The increase of financial flows between African and Asian countries has also brought about the increase of fraudulent schemes. Since the 2000s, email scams, pyramid schemes, Ponzi schemes and multi-level marketing schemes (MLMs) have been travelling between both regions. These frauds use the economic infrastructure between Africa and Asia that has been established in the last decades. Moreover, they refer to similar imaginaries of a globalized, middle-class lifestyle – in other words to similar collective fantasies of capitalism – to persuade victims. Based on fieldwork in Ghana, India and Kenya, the project will explore these fraud schemes as travelling models, which both make use of and spread particular understandings of capitalism.

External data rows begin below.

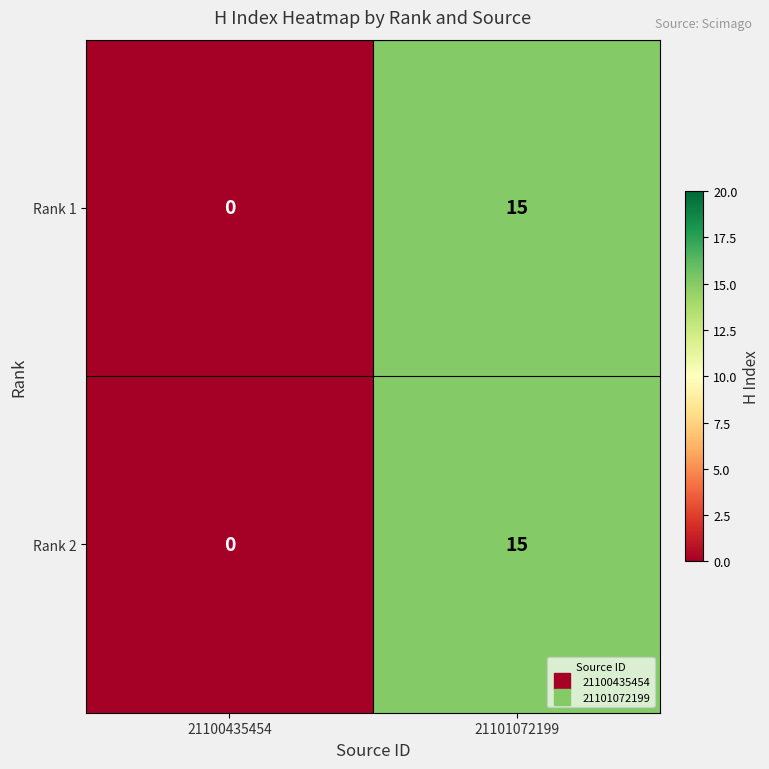

Is it true that Rank 1 equals 7 at 21100435454?

False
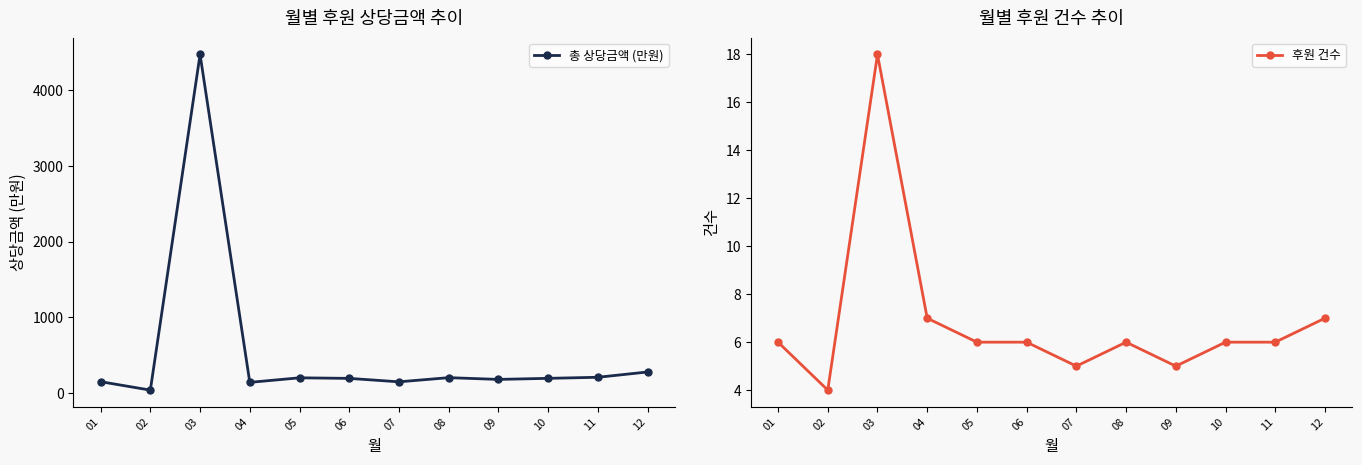

Is this an area chart (filled region under the line)?

No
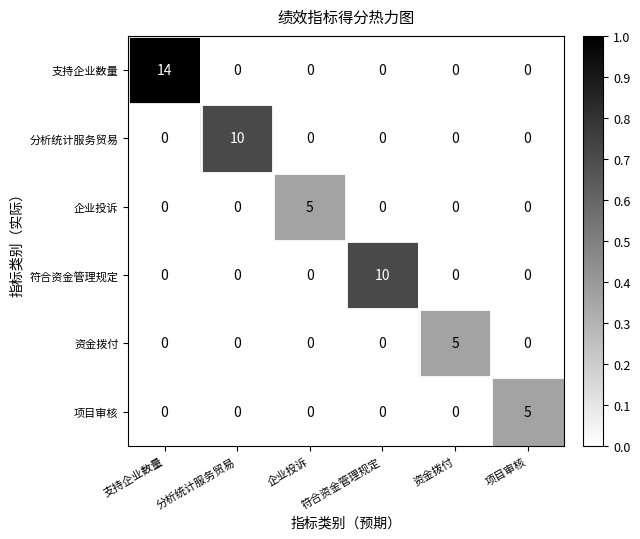

What is the highest value of the 符合资金管理规定 series?

10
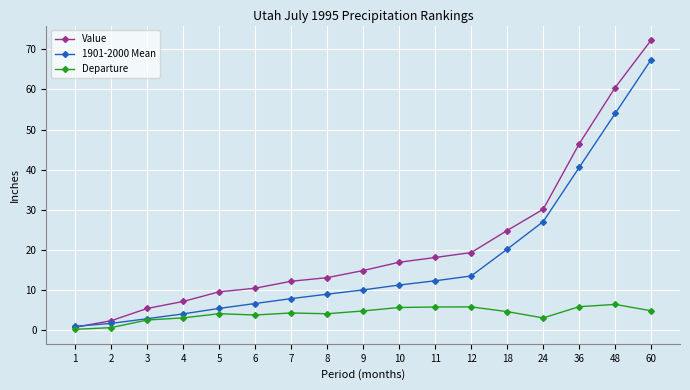

What is the difference between the second highest and second lowest values in the Departure series?

5.2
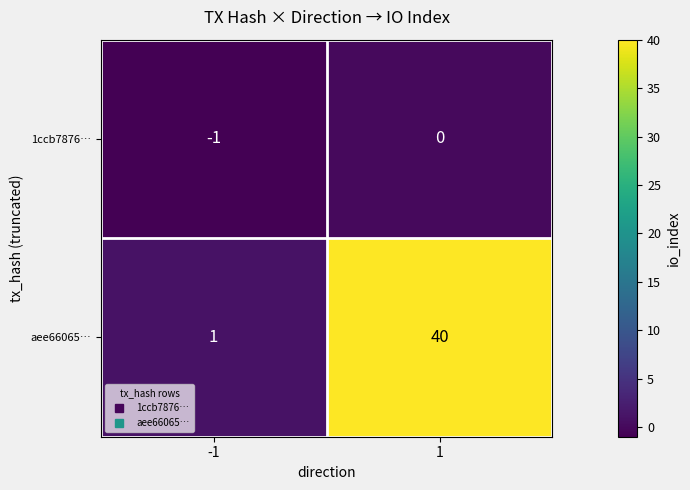

At which category is the sum across all series the highest?

1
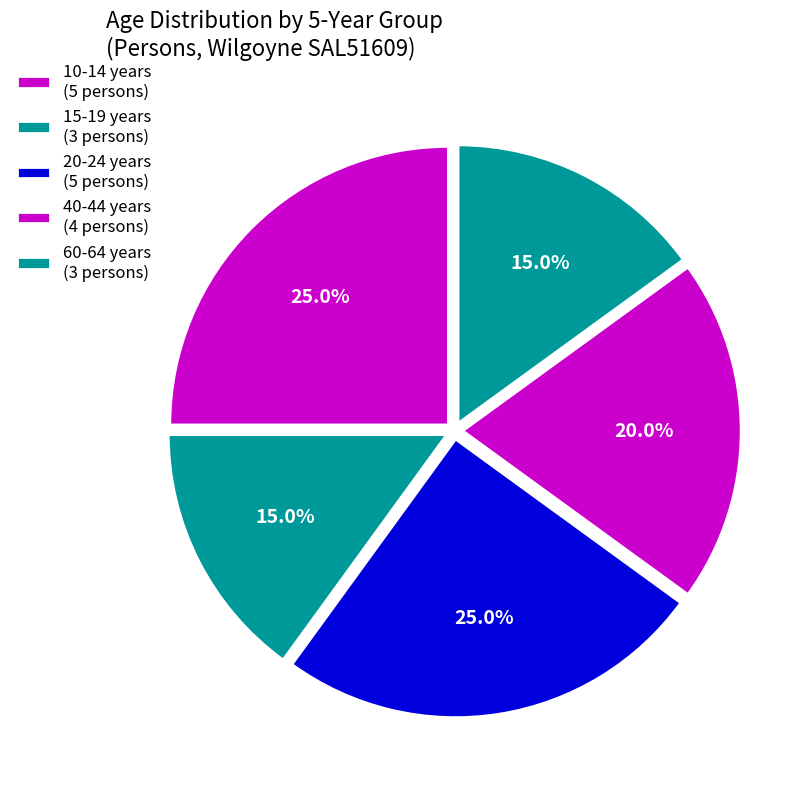

Is there a majority slice in this chart?

No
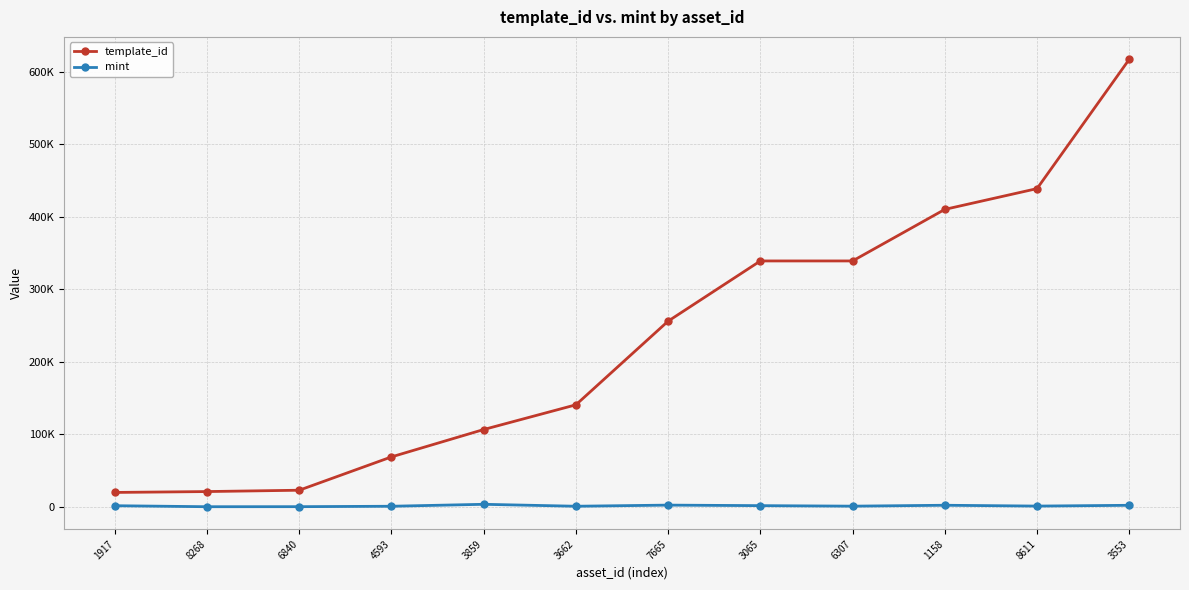

Does the chart have visible grid lines?

Yes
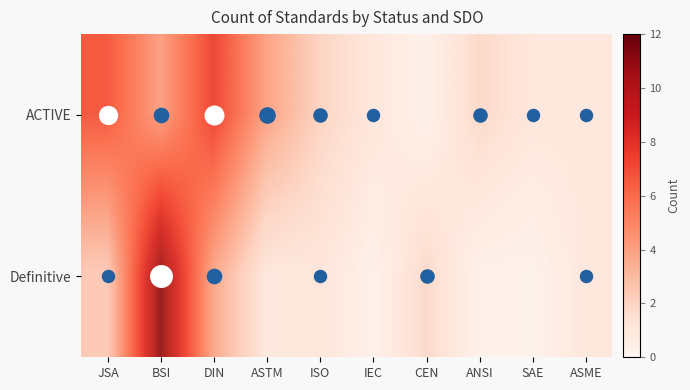

What is the sum of the Definitive values at ANSI and ASME?

1.5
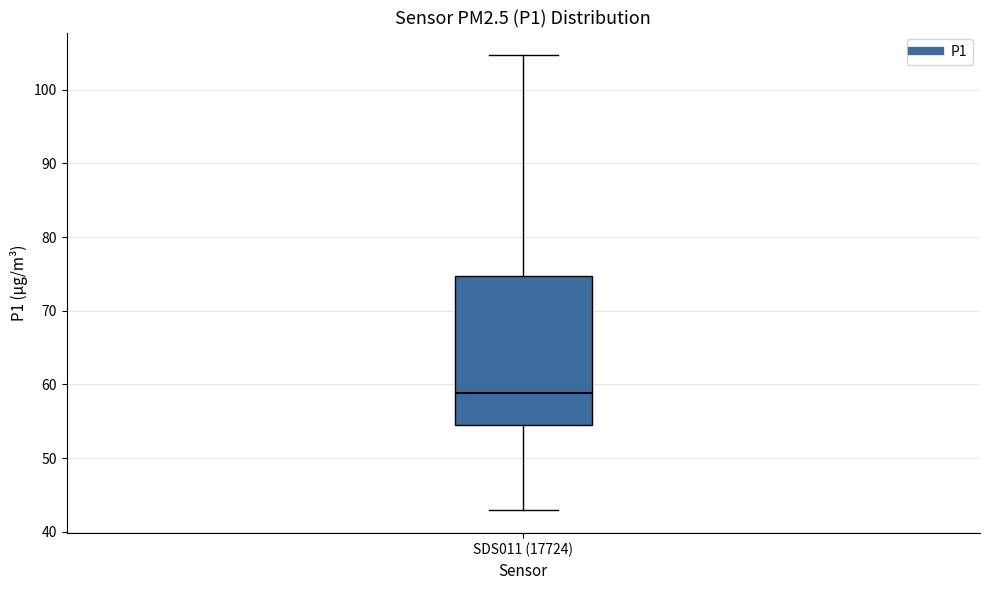

Read this box plot against the y-axis: the position of the median line, the range covered by the box, and the ends of both whiskers. The values are not printed on the chart, so give them approximately, as read against the axis.

median 59, box 54 to 75, whiskers 43 to 105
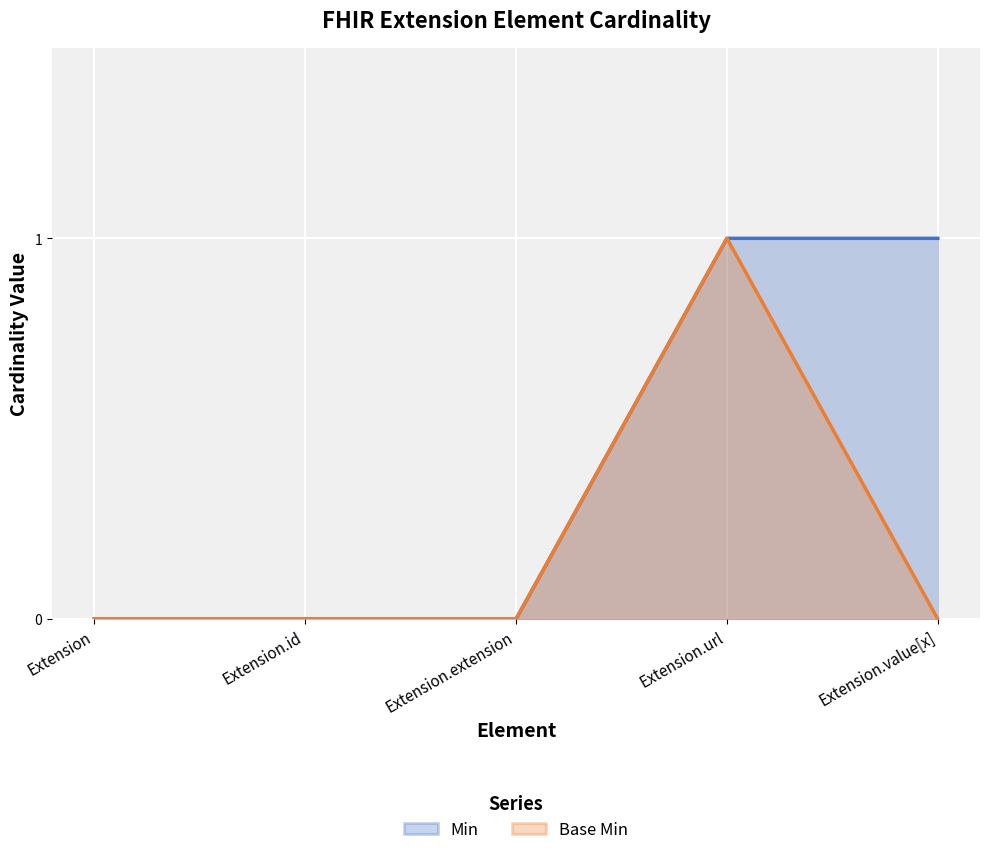

How many data points in Base Min are above 0?

1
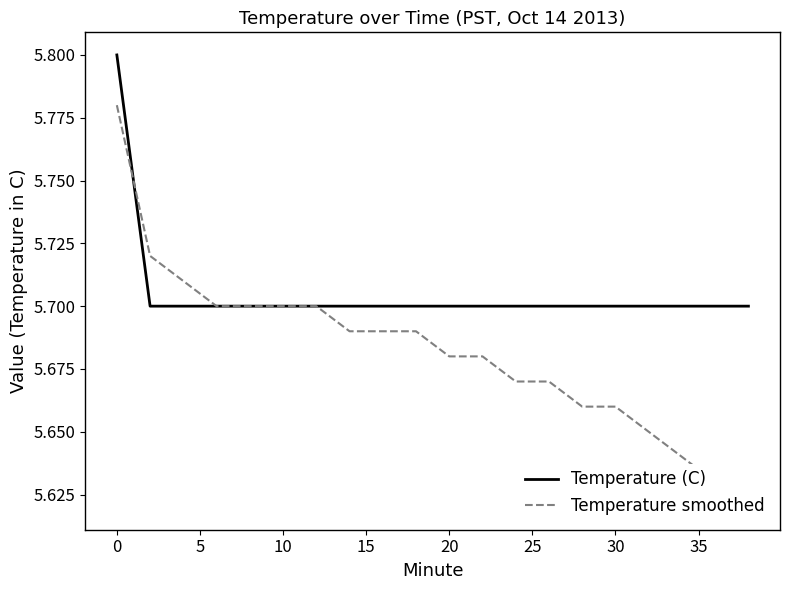

What is the highest value of the Temperature (C) series?

5.8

These schemes will be studied by using multiple perspectives: As stories, the schemes make use of globally circulating fantasies of capitalism and adapt these narratives to local contexts. As economic strategy, these schemes allow people that are excluded from global capitalism to partake in it. As travelling model, these frauds spread certain capitalist norms; members of Ponzi schemes and MLMs are asked to transform themselves into business men and their social relationships into business relations. Fraudulent schemes may be a very particular form of transregional, economic interaction between Africa and Asia. Yet they can be used as a lens to explore how actors believe in imaginaries of capitalism, how they desperately want to partake in them and how they carry them from one place to the next.